Just so, CBS issued another solemn apology.

But then came l’Affaire de Triumph, taking a little heat off the Tiffany network and proving that phony controversy knows no national boundaries. Late night talk show host Conan O’Brien took his program to Toronto for a week, a feather in the cap (sorry Mr. Freitas!) for the Great White North, which is looking to score some post-SARS tourist dollars.

Enter the hand puppet.

A bit for the show taped in Quebec City by recurring character Triumph the Insult Comic Dog (writer-performer Robert Smigel) brought down the wrath of the Canadian Parliament (which is only a little more severe than the wrath of George Clinton’s Parliament) because Triumph’s signature raunchy insult material made fun of Quebec and its French separatists. Politicians, especially those that authorized a several hundred thousand dollar subsidy for the show, were enraged. One pol called the bit “racist filth,” which it was if you accept the notion that “Canadian” is a race.
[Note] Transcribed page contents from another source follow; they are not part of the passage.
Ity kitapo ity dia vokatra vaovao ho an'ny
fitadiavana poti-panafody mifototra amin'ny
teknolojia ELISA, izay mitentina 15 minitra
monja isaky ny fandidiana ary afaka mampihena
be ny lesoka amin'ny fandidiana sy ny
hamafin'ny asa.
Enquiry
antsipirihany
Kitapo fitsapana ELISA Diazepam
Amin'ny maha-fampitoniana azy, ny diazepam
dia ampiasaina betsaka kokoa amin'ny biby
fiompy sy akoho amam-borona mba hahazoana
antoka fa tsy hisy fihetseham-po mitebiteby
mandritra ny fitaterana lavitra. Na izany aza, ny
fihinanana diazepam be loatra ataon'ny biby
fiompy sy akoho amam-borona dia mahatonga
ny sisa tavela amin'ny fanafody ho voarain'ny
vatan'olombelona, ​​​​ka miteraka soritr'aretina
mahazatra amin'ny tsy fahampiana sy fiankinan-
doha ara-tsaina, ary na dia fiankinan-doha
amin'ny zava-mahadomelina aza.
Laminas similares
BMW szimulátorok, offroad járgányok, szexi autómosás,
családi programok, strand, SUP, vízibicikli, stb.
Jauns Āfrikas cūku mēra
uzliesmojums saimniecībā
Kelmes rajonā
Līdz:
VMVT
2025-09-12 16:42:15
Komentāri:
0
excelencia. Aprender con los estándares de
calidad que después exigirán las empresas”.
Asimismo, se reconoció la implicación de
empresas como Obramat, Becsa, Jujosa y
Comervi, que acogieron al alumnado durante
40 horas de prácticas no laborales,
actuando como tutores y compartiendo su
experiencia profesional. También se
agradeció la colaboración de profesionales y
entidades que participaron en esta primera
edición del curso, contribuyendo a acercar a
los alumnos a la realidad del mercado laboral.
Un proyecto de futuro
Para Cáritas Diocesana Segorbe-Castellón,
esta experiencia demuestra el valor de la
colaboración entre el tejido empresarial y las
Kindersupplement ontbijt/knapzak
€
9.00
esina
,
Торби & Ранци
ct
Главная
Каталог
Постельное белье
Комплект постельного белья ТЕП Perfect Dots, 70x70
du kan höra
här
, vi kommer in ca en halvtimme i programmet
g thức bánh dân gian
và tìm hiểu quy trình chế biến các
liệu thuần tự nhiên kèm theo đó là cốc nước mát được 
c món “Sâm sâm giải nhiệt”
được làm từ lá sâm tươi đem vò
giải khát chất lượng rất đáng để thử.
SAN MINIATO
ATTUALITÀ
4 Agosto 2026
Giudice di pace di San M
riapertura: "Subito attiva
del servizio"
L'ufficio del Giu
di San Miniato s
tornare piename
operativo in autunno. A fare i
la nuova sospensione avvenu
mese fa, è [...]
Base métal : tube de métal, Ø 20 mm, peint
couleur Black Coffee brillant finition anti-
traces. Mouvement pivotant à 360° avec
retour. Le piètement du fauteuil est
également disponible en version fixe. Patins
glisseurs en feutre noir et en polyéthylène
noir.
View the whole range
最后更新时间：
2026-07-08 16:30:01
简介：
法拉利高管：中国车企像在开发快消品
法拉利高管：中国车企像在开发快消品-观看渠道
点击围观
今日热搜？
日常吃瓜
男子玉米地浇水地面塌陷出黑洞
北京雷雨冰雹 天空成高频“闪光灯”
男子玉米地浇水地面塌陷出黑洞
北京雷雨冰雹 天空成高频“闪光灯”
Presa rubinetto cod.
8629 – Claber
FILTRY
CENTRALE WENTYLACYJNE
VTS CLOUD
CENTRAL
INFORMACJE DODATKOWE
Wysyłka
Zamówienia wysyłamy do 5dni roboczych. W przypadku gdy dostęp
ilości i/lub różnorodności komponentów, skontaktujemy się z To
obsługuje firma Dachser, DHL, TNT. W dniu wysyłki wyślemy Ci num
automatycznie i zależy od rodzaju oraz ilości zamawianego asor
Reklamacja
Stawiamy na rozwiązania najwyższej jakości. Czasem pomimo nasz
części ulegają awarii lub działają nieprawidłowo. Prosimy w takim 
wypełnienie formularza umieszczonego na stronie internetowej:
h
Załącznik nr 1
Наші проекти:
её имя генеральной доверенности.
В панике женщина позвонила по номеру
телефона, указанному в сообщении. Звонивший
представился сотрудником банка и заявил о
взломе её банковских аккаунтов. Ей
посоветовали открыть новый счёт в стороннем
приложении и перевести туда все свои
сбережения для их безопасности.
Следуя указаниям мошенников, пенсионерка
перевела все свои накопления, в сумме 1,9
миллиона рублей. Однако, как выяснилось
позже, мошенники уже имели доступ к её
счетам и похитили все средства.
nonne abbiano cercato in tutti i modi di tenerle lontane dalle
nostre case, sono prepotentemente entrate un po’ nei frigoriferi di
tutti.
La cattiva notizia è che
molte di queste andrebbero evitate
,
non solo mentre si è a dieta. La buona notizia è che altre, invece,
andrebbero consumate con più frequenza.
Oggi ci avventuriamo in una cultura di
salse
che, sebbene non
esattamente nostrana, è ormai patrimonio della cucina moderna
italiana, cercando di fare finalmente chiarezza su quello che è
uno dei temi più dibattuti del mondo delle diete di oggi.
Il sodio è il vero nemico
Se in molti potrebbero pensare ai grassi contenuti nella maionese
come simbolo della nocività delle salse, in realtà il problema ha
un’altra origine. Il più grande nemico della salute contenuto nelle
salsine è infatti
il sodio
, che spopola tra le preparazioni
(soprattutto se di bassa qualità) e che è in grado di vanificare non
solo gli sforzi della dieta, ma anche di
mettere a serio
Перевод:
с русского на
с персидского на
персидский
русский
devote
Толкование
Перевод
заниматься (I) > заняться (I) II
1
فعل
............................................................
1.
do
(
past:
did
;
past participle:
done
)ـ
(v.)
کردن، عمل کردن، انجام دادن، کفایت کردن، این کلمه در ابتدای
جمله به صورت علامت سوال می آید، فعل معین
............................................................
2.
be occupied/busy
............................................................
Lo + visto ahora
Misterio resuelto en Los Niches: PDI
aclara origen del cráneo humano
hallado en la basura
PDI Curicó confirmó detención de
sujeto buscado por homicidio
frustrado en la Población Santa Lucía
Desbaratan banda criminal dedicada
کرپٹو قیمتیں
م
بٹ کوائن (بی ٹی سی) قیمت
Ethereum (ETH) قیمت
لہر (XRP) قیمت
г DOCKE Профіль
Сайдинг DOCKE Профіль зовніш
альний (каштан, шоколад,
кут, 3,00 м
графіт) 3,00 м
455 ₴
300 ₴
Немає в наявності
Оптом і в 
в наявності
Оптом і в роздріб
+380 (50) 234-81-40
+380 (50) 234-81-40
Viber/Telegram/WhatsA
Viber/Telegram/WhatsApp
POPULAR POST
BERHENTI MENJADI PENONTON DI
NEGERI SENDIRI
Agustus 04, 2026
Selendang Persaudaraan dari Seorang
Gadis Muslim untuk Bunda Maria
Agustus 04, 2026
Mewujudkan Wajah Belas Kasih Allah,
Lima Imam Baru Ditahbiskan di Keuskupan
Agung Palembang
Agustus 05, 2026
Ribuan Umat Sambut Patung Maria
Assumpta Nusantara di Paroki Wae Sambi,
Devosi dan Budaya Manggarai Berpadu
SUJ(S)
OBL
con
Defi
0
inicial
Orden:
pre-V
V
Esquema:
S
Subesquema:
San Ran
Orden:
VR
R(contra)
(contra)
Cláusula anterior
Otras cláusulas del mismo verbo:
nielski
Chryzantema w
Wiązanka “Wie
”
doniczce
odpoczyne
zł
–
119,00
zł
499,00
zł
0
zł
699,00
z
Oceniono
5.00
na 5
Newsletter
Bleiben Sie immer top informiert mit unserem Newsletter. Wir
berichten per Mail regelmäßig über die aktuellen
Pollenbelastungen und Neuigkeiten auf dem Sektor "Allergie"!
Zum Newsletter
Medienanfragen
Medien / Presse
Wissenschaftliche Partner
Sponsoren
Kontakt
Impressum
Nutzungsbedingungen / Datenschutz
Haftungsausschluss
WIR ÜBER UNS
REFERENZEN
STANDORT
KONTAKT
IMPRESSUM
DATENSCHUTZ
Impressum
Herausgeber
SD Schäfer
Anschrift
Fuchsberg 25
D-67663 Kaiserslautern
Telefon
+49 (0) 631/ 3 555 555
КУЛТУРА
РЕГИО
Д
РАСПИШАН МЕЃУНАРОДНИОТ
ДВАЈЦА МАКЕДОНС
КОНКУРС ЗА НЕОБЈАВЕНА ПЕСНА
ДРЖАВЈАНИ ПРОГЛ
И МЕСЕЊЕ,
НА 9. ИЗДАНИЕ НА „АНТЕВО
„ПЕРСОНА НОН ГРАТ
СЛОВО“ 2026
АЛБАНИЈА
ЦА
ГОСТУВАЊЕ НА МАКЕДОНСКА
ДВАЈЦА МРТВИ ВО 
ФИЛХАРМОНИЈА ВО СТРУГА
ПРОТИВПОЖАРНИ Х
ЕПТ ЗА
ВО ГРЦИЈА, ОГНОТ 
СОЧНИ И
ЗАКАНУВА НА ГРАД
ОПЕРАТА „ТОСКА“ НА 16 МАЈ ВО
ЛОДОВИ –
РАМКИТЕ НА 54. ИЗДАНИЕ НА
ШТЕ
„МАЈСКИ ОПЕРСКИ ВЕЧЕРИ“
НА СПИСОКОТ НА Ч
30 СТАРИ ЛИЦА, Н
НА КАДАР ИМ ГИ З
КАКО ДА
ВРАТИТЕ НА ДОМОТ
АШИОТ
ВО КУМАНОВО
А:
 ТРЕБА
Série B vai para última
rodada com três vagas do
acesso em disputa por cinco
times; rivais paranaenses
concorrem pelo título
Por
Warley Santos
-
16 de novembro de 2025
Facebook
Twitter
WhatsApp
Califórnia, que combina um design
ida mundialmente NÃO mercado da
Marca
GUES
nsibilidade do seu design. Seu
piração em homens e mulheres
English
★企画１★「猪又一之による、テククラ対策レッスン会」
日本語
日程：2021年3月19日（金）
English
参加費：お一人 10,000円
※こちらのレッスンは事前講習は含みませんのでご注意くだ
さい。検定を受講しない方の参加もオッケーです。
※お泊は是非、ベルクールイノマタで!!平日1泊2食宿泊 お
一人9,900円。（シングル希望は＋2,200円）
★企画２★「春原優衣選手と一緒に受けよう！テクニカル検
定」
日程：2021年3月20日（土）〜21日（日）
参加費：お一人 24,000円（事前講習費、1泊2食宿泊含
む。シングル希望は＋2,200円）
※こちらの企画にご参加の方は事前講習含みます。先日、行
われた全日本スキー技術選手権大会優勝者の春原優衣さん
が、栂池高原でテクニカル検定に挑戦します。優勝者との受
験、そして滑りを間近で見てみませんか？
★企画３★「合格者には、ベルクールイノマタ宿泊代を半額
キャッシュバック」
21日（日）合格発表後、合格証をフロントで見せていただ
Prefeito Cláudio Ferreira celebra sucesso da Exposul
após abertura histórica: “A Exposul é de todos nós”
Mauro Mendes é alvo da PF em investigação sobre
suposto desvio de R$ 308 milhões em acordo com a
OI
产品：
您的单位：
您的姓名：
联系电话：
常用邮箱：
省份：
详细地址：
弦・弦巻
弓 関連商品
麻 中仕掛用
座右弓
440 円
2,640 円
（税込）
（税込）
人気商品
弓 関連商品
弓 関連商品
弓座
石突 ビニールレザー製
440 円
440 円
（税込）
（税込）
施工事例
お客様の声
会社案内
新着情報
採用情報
O’Brien’s apology was as insincere as all the rest, but at least it was funny. Taping a show back in New York, he brought a translator out on stage with him, and when O’Brien said, “People of Quebec, I’m sorry,” the translator stated (in French), “I’m an albino jackass.”

People of the world, let’s get a grip. Enjoy, even revel in such things if you must. But at least acknowledge them for what they are: weapons of mass distraction from real problems. If these serial crises pose any kind of threat to society, it isn’t the one everybody complains about.